Don’t assume these folks are gaming the numbers to boost their bonuses; that’s almost never the case. If I was in their shoes, using my performance measures is very rational, moral behavior:
- First, I am familiar with my performance metrics. They are my ‘comfort zone’.
- Second, these metrics must be reliable… the business relies on them to motivate me!
Unfortunately, performance metrics expose us to a big problem. These measurement tools were never designed for evaluating individual capital investments. They will often give the wrong answer when ranking the attractiveness of potential solutions and result in proposing the wrong solution.
Antidotes
There are a few basic steps a team leader can take to counter the distraction of performance measures:
1) Know Your Enemy: Identify the performance metrics and understand how they may bias the project.
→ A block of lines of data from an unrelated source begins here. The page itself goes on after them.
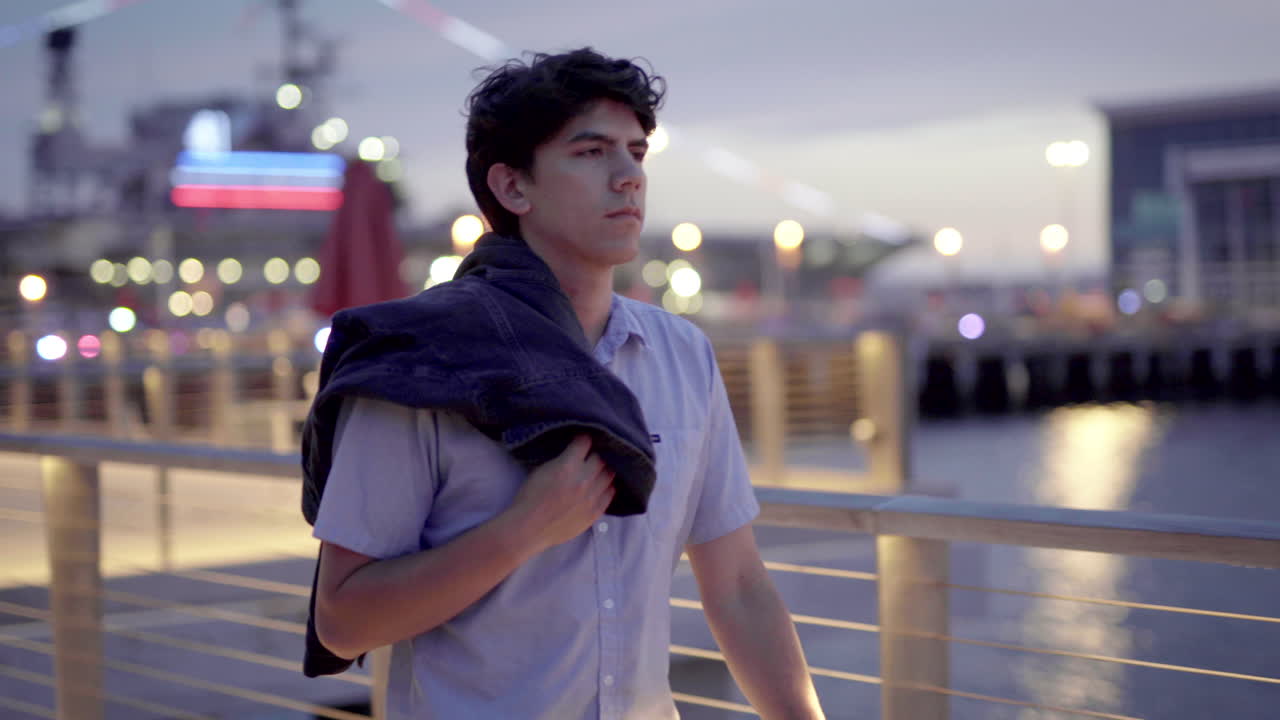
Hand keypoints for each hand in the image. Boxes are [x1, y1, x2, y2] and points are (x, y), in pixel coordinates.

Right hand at [505, 435, 614, 553]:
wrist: (529, 528)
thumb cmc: (530, 498)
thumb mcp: (542, 470)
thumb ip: (561, 460)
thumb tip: (574, 454)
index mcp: (567, 466)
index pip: (585, 442)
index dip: (583, 439)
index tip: (582, 440)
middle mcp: (584, 480)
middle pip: (601, 458)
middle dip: (594, 454)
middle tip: (589, 457)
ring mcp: (592, 497)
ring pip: (609, 474)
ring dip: (603, 470)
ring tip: (598, 471)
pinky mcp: (595, 512)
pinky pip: (610, 494)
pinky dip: (607, 487)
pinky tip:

If public disclosure is unwise, gather this information from HR and even consider adding HR to the project team.
2) Talk About It: Raise performance measure issue with the team early in the analysis and help them understand the proper methods for ranking potential solutions.
3) Correct Injustices: Assure team members you will take steps with supervisors and HR to adjust individuals’ performance targets. Let’s admit it, it is unrealistic to expect even people with high ethical standards to avoid these powerful biases.
One very big caveat: Meddling with compensation programs isn’t realistic in some situations; so don’t promise what we cannot deliver.
Of course, monitor the situation, keeping the issue in mind as the team begins ranking the attractiveness of the possible solutions. If it appears a bias is affecting the work, revisit the issue with the team
All this sounds easier than it actually is. If I have had certain metrics drilled into me over many years, it is very difficult to fully break away in favor of less familiar measures of success.
Longer-Term
Ideally, if we have the time, we’ll equip people with a working understanding of financial valuation when we are asking them to make capital recommendations. It is a great investment in their skills that reaps better capital deployment over the long term.